Your assignment >>
Whatever the records hold, copy it exactly and completely.

Information supplied >>
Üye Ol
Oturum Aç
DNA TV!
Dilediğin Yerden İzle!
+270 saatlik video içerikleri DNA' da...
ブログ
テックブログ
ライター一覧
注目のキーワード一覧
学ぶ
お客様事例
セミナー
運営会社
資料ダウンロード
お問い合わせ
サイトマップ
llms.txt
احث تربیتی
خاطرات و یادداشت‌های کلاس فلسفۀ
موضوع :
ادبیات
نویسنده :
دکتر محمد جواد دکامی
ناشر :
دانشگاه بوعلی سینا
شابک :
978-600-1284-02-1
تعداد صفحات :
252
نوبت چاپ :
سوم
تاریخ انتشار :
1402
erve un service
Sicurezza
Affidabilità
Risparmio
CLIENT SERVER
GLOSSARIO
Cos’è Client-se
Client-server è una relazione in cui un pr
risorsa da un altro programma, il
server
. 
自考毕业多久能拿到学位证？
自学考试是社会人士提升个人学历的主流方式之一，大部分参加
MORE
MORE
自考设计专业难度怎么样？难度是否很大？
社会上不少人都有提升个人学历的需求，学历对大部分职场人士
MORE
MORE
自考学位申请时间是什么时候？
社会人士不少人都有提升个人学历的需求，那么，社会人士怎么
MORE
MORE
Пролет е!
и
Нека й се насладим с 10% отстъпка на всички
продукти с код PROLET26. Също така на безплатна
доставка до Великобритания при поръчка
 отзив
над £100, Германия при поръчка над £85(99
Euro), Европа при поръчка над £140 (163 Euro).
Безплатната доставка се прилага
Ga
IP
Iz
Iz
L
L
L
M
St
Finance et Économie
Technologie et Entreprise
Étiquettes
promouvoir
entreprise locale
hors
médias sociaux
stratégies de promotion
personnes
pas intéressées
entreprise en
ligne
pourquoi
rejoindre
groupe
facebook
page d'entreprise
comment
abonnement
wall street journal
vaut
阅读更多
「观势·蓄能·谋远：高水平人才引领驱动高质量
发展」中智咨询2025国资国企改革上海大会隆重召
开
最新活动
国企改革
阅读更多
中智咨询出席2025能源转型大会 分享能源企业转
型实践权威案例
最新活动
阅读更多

Output of the exercise >>
Üye Ol
Oturum Aç
DNA TV!
Dilediğin Yerden İzle!
+270 saatlik video içerikleri DNA' da...
ブログ
テックブログ
ライター一覧
注目のキーワード一覧
学ぶ
お客様事例
セミナー
運営会社
資料ダウンロード
お問い合わせ
サイトマップ
llms.txt
احث تربیتی
خاطرات و یادداشت‌های کلاس فلسفۀ
موضوع :
ادبیات
نویسنده :
دکتر محمد جواد دکامی
ناشر :
دانشگاه بوعلی سینا
شابک :
978-600-1284-02-1
تعداد صفحات :
252
نوبت چاپ :
سوم
تاریخ انتشار :
1402
erve un service
Sicurezza
Affidabilità
Risparmio
CLIENT SERVER
GLOSSARIO
Cos’è Client-se
Client-server è una relazione in cui un pr
risorsa da un altro programma, il
server
. 
自考毕业多久能拿到学位证？
自学考试是社会人士提升个人学历的主流方式之一，大部分参加
MORE
MORE
自考设计专业难度怎么样？难度是否很大？
社会上不少人都有提升个人学历的需求，学历对大部分职场人士
MORE
MORE
自考学位申请时间是什么时候？
社会人士不少人都有提升个人学历的需求，那么，社会人士怎么
MORE
MORE
Пролет е!
и
Нека й се насладим с 10% отстъпка на всички
продукти с код PROLET26. Също така на безплатна
доставка до Великобритания при поръчка
 отзив
над £100, Германия при поръчка над £85(99
Euro), Европа при поръчка над £140 (163 Euro).
Безплатната доставка се прилага
Ga
IP
Iz
Iz
L
L
L
M
St
Finance et Économie
Technologie et Entreprise
Étiquettes
promouvoir
entreprise locale
hors
médias sociaux
stratégies de promotion
personnes
pas intéressées
entreprise en
ligne
pourquoi
rejoindre
groupe
facebook
page d'entreprise
comment
abonnement
wall street journal
vaut
阅读更多
「观势·蓄能·谋远：高水平人才引领驱动高质量
发展」中智咨询2025国资国企改革上海大会隆重召
开
最新活动
国企改革
阅读更多
中智咨询出席2025能源转型大会 分享能源企业转
型实践权威案例
最新活动
阅读更多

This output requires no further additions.